At least I assume it's a girl. And lastly my chums at the Cottage pondering a jigsaw in a very Cabinet War-Room pose.

Sunday, 25 April 2010

What Goes With Black

'It just seems like play-acting', said my mother about the Goths. And of course it is. My couple of days in Whitby made me reflect on whether, and how far, grown-up people should indulge in such antics. Especially very grown-up people.

Of course I’m never satisfied. I’d ended up, accidentally you understand, trailing one particular Goth girl all the way from the Tube to Ruswarp station where she went on to the town itself. Unfeasibly tall, skinny twenty-or-so thing in a long plum brocade coat, frilly jabot and enormous boots, hair shaven into a wonderful pattern like one of Fuseli’s fantasy women. Now she looked the part. But once she gathered a gang of like-aged friends and they sat at the back of the train incessantly chattering about nothing other than computer games and how pissed they got the last time they went to Whitby, I was converted into the mindset of a Goth Daily Telegraph leader.

Then, walking round the town on Thursday, the opposite. Whenever I saw someone who was younger than 50 who didn’t walk with a limp because they’d done a knee in I doubted the evidence of my senses. This is Whitby, for heaven’s sake, the town which for a week or so each year has a higher proportion of top hats and crinolines than anywhere else on earth: it ought to be glamorous. It ought not to make me weep at the sight of yet another pot-bellied fossil squeezed into a brocade coat. It ought not to make me feel slightly ashamed at owning a Darkangel frock-coat myself. It ought not to make me start thinking that the ordinary residents and day-trippers look better than the Goths do. Thank God for the evening concert where some youngsters restored my faith. Leave it to them, I wanted to say, leave it to them, as I sat in my very sober black three-piece suit and tie. There’s a reason why chaps (and even Chaps) developed traditional male dress: it was to stop aging gentlemen looking preposterous. The girls don’t look quite as nuts, but even so...

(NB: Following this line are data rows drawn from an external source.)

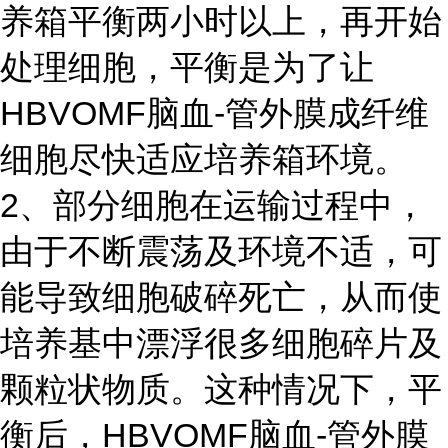
养箱平衡两小时以上，再开始
处理细胞，平衡是为了让
HBVOMF脑血-管外膜成纤维
细胞尽快适应培养箱环境。
2、部分细胞在运输过程中，
由于不断震荡及环境不适，可
能导致细胞破碎死亡，从而使
培养基中漂浮很多细胞碎片及
颗粒状物质。这种情况下，平
衡后，HBVOMF脑血-管外膜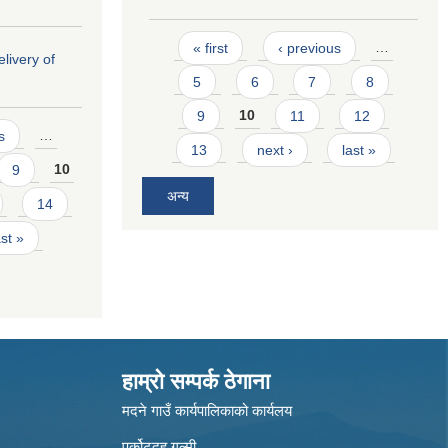
Pages
« first
‹ previous
…
livery of
5
6
7
8
9
10
11
12
s
…
13
next ›
last »
9
10
अन्य
14
ast »
हाम्रो सम्पर्क ठेगाना
मदने गाउँ कार्यपालिकाको कार्यलय
पुर्कोटदह गुल्मी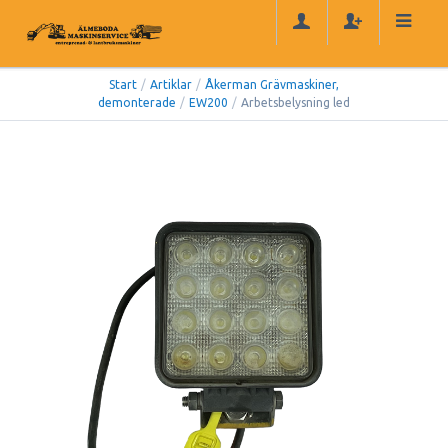
Start
/
Artiklar
/
Åkerman Grävmaskiner,
demonterade
/
EW200
/
Arbetsbelysning led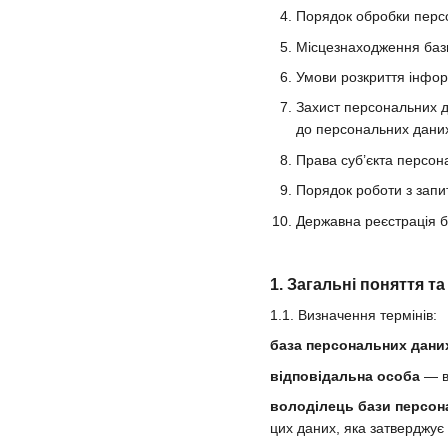
Порядок обробки персо
Місцезнаходження баз
Умови розкриття інфор
Захист персональних д
до персональних даних 
Права суб’єкта персон
Порядок роботи з запи
Державна реєстрація 
1. Загальні поняття т
1.1. Визначення термінів:
база персональних дани
відповідальна особа
— ви
володілець бази персон
цих даних, яка затверджує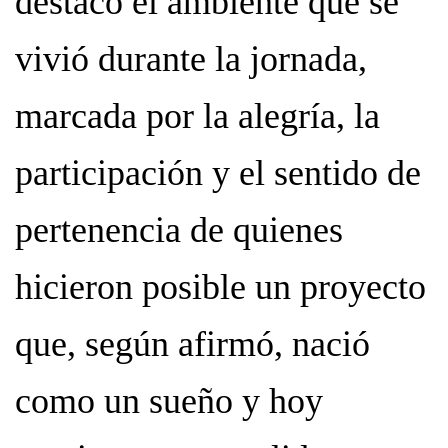
destacó el ambiente que se
vivió durante la jornada,
marcada por la alegría, la
participación y el sentido de
pertenencia de quienes
hicieron posible un proyecto
que, según afirmó, nació
como un sueño y hoy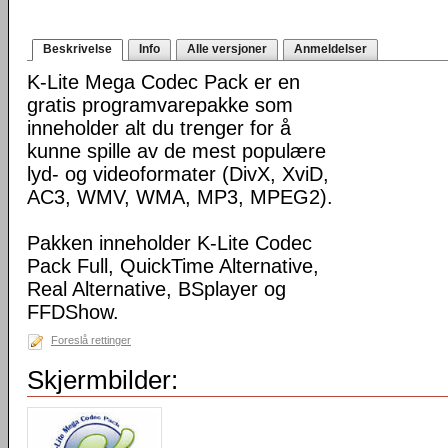
Beskrivelse
Info
Alle versjoner
Anmeldelser
K-Lite Mega Codec Pack er en
gratis programvarepakke som
inneholder alt du trenger for å
kunne spille av de mest populære
lyd- og videoformater (DivX, XviD,
AC3, WMV, WMA, MP3, MPEG2).
Pakken inneholder K-Lite Codec
Pack Full, QuickTime Alternative,
Real Alternative, BSplayer og
FFDShow.
Foreslå rettinger
Skjermbilder: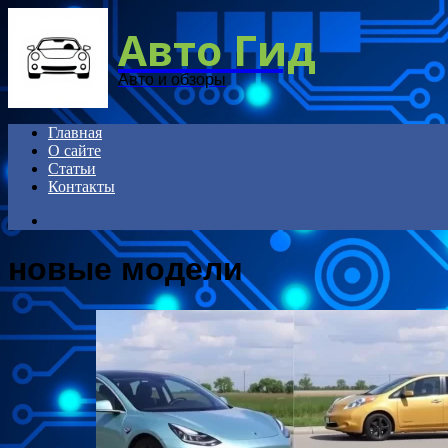
Menu
Авто Гид
Авто и обзоры
Главная
О сайте
Статьи
Контакты
Search
for
новые модели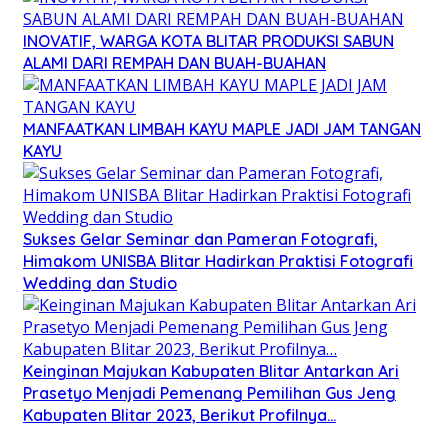
INOVATIF, WARGA KOTA BLITAR PRODUKSI SABUN
ALAMI DARI REMPAH DAN BUAH-BUAHAN
MANFAATKAN LIMBAH KAYU MAPLE JADI JAM TANGAN
KAYU
Sukses Gelar Seminar dan Pameran Fotografi,
Himakom UNISBA Blitar Hadirkan Praktisi Fotografi
Wedding dan Studio
Keinginan Majukan Kabupaten Blitar Antarkan Ari
Prasetyo Menjadi Pemenang Pemilihan Gus Jeng
Kabupaten Blitar 2023, Berikut Profilnya…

On the way home I was reading a book on cinematiste terrible Ken Russell. 'Russell', fumed one exasperated critic, 'trivialises and debases his source material, and then re-inflates it to monstrous proportions'. Well, there’s the Gothic enterprise in a nutshell which explains why so many of us even have an uneasy relationship with it.

As a friend commented, with the best will in the world there are visitors to Whitby Gothic who are wearing their Gothic finery as costume, and for most Goths the c-word is anathema. There’s a difference between costume and clothing, the difference between adopting something essentially outside you and expressing something essentially from inside. The one can perhaps be a stage leading to the other, because in some ways we are, or become, what we wear, but they’re not the same, and the waters are muddied because anyone with enough money can go to a Goth retailer and buy dramatic-looking gear without really considering how daft it looks on them. We lose the notion of materialising the drama and beauty of the world (which is what Goth does) while maintaining a sense of individual style.

And then there’s the question of what you aspire to. Why does Steampunk style have such appeal for gentlemen (and some ladies)? Because the values it embodies – the values of gentility and adventure – are achievable (and worthwhile) no matter how old or young, portly or svelte you happen to be. Expressing your inner Victorian engineer or explorer is realistic. But your inner pirate, vampire, Byronic aristocrat or highwayman had better stay inside if you look more like you’d have a coronary chasing after your victim.

This isn’t to be snotty: my friends recalled meeting a bearded man on a Whitby street, a couple of years ago, wearing a huge white wedding dress because it was the only place and occasion he could wear it outside and still be accepted. There’s something rather moving about that, notwithstanding the dreadful offence against aesthetics, and I suspect many Whitby-goers are isolated folk with no other outlet for their inner sense of who they are. But perhaps there’s a need for some friendly advice here. It doesn’t suit you, sir, it really doesn’t.